### Supplied data

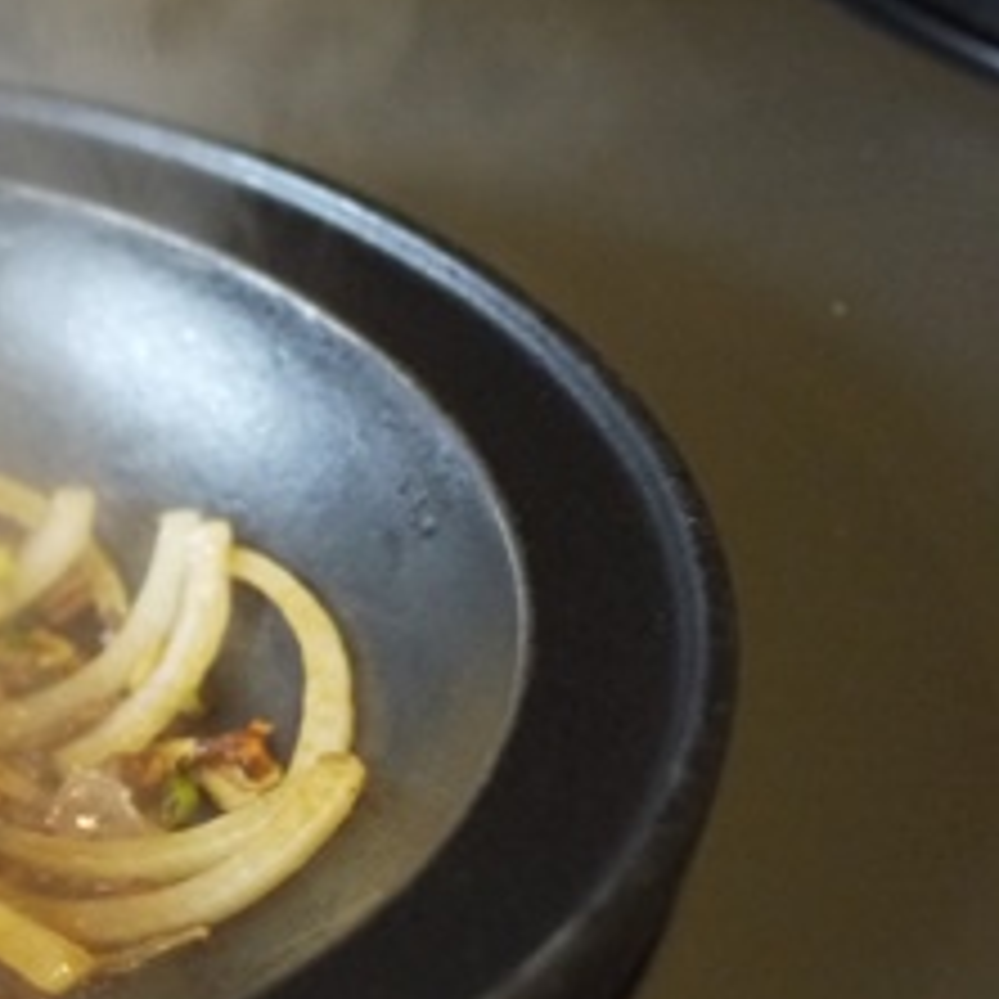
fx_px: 3330
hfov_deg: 16.2
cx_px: -292
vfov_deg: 17.0
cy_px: 608
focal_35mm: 102
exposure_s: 1/100
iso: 800
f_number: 1.7
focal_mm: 20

### Your task
Repeat the records above exactly, leaving out any pictures they contain.

### Worked solution
fx_px: 3330
hfov_deg: 16.2
cx_px: -292
vfov_deg: 17.0
cy_px: 608
focal_35mm: 102
exposure_s: 1/100
iso: 800
f_number: 1.7
focal_mm: 20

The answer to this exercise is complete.